Skip to content

shmpanski/brainlet

Repository files navigation

🧠 brainlet

CI Checked with mypy Code style: black

let's search

Installation

Local installation via pip:

git clone https://github.com/shmpanski/brainlet.git && cd brainlet
pip install .

How it works

The service is based on the weaviate framework. The inference of semantic encoders and extractive QA is implemented via weaviate modules text2vec-transformers and qna-transformers. The web service API is implemented using FastAPI.

Data

The service requires text knowledge base. For the project, we assume that it follows the next jsonl format:

{
  "url": "https://any-link-to-your-original-knowledge",
  "title": "title of document",
  "paragraphs": [
    "text paragraph #1",
    "text paragraph #2",
    "..."
  ]
}

Initialization

First, you need to run the inference, index, storage, and API services:

docker-compose up --build

Second, you need to initialize the data schema and start data indexing. There is a CLI interface for this (a list of all commands is available in brainlet --help):

# Initialize the data schema
brainlet init
# Import data
brainlet index --source data/enwiki.jsonl --progress

There is no third step. You can go to http://0.0.0.0/docs (default) and look how the client works.

Under the hood

Question Answering based on the text knowledge base is done in several steps:

  1. Search for the most relevant document from the knowledge base using hybrid search. Hybrid search includes ranking based on BM25 and mutli-qa-MiniLM-L6 semantic encoding.
  2. Find the most relevant paragraph of the document using the same semantic encoder mutli-qa-MiniLM-L6.
  3. Use bert-large-finetuned-squad to find spans of the most likely answer.
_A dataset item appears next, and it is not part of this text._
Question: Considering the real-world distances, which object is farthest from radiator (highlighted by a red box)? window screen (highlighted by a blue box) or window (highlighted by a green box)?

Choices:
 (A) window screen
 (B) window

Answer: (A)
end-to-end wikipedia example:

Install additional requirements:

pip install ".[dev]"
# OR
pip install wikiextractor~=3.0.6

Prepare data:

# Download dump:
curl -O --output-dir ./data --create-dirs https://dumps.wikimedia.org/enwiki/latest/enwiki-latest-pages-articles-multistream1.xml-p1p41242.bz2

# Export wiki dump to json:
wikiextractor ./data/enwiki-latest-pages-articles-multistream1.xml-p1p41242.bz2 \
    --json --no-templates --output - \
    > ./data/enwiki-latest-pages-articles-multistream1.p1p41242.jsonl

# Preprocess data for suitable format:
python ./scripts/preprocess_wiki_data.py \
   --input ./data/enwiki-latest-pages-articles-multistream1.p1p41242.jsonl \
   --output ./data/enwiki.jsonl

Run all services using docker-compose:

docker-compose up --build

Create schema and import your data:

brainlet init && brainlet index --source data/enwiki.jsonl --progress

After a while, you can make a request (it is not necessary to wait for the end of indexing, it is done in the background):

curl -X 'GET' \
  'http://0.0.0.0/?question=what%20is%20anarchism%3F' \
  -H 'accept: application/json'

Fortunately, you will get an answer to the question:

{
  "has_answer": true,
  "source": {
    "title": "Anarchism",
    "url": "https://en.wikipedia.org/wiki?curid=12"
  },
  "support_text": "Anarchism is a political philosophy and movement that is skeptical of all justifications for authority and seeks to abolish the institutions it claims maintain unnecessary coercion and hierarchy, typically including, though not necessarily limited to, governments, nation states, and capitalism. Anarchism advocates for the replacement of the state with stateless societies or other forms of free associations. As a historically left-wing movement, this reading of anarchism is placed on the farthest left of the political spectrum, it is usually described as the libertarian wing of the socialist movement (libertarian socialism).",
  "answer": "a political philosophy and movement that is skeptical of all justifications for authority",
  "certainty": 0.48392624855041505
}

Testing

pip install ".[dev]"
docker-compose up -d weaviate
pytest tests

Evaluation

You can run evaluation on SQuAD-2.0 with following steps:

# Download squad-2.0-dev data
curl https://rajpurkar.github.io/SQuAD-explorer/dataset/dev-v2.0.json --output ./data/squad-2.0-dev.json

# Export knowledge base and list of questions. Use --max-samples in order to evaluate on small part of dataset.
python ./scripts/preprocess_squad_data.py \
    --input ./data/squad-2.0-dev.json \
    --output ./data/squad \
    --max-samples 1

# Run services
docker-compose up --build

# Init schema and import knowledge base
brainlet init && brainlet index --source ./data/squad/knowledge-base.jsonl --progress --batch-size 1

# Find questions and store them into answers file
brainlet inference --questions-file ./data/squad/questions.jsonl --output-file ./data/squad/answers.jsonl

# Calculate metrics
python ./scripts/evaluate_squad.py ./data/squad/squad-2.0-dev.json ./data/squad/answers.jsonl

Or just use evaluation script:

 bash scripts/evaluate_squad.bash

Note that resulting scores are much lower than ones from SQuAD benchmark because we perform hybrid search and try to find most relevant SQuAD paragraphs:

{
  "exact": 31.820096016171146,
  "f1": 35.305567460735034,
  "total": 11873,
  "HasAns_exact": 38.25910931174089,
  "HasAns_f1": 45.240047648668664,
  "HasAns_total": 5928,
  "NoAns_exact": 25.399495374264088,
  "NoAns_f1": 25.399495374264088,
  "NoAns_total": 5945
}